I always thought PDFs were safe to open, sadly my notion was wrong.  The other day I received an email sent to my work address from Gmail account which contained no body, only a single PDF attachment – sale_50_87318984.pdf.

Now, of course, the fact there was no body and it was sent to random people around the company, sent up a red flag for me.  Obviously, the perpetrator was trying to get someone to click the PDF, which, I am hoping, if all those employees have read the companies email policy and hopefully have some knowledge of internet security, no one has.

I did a quick search today to confirm my suspicion, as I said, I thought PDFs were safe.  I came across an article from 2010 by PC Magazine which describes that PDFs can indeed carry malicious code that can be executed without the viewer’s permission.

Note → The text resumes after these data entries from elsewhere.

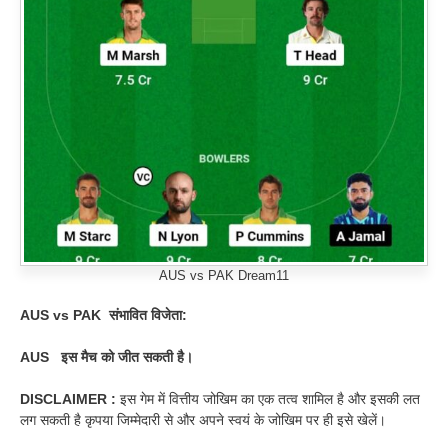
AUS vs PAK Dream11
AUS vs PAK
संभावित विजेता:
AUS
इस मैच को जीत सकती है।
DISCLAIMER :
इस गेम में वित्तीय जोखिम का एक तत्व शामिल है और इसकी लत
लग सकती है कृपया जिम्मेदारी से और अपने स्वयं के जोखिम पर ही इसे खेलें।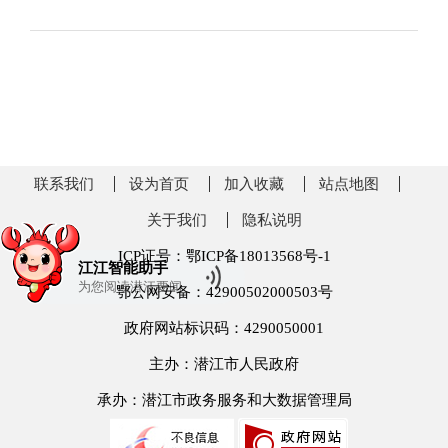
联系我们
设为首页
加入收藏
站点地图
关于我们
隐私说明
ICP证号：鄂ICP备18013568号-1
江江智能助手
为您阅读
潜江要闻
鄂公网安备：42900502000503号
政府网站标识码：4290050001
主办：潜江市人民政府
承办：潜江市政务服务和大数据管理局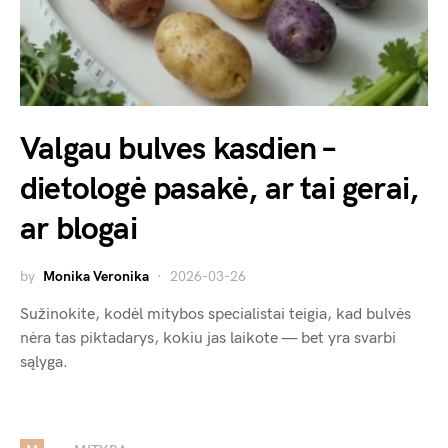
Valgau bulves kasdien –
dietologė pasakė, ar tai gerai,
ar blogai
by
Monika Veronika
2026-03-26
Sužinokite, kodėl mitybos specialistai teigia, kad bulvės
nėra tas piktadarys, kokiu jas laikote — bet yra svarbi
sąlyga.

So now you can add PDFs to the long list of files you should never open without verification (Like EXEs, ZIPs, DOC/DOCXs, etc).  By this I mean if you actually made a purchase and the company you purchased from sends you the receipt via email PDF, then it’s probably OK, or if you have a friend sending you a PDF of your joint school project, again, probably OK.  But if a person you have never met/conversed with, sends a PDF with some strange wording in the body of the email (like most spam mail) and the file has a weird name don’t click the attachment, it could very well be malicious.

Some of you may already know this, seeing as it’s been known since around 2010, but as I never thought PDFs were vulnerable, and I am a techie, maybe some didn’t realize this.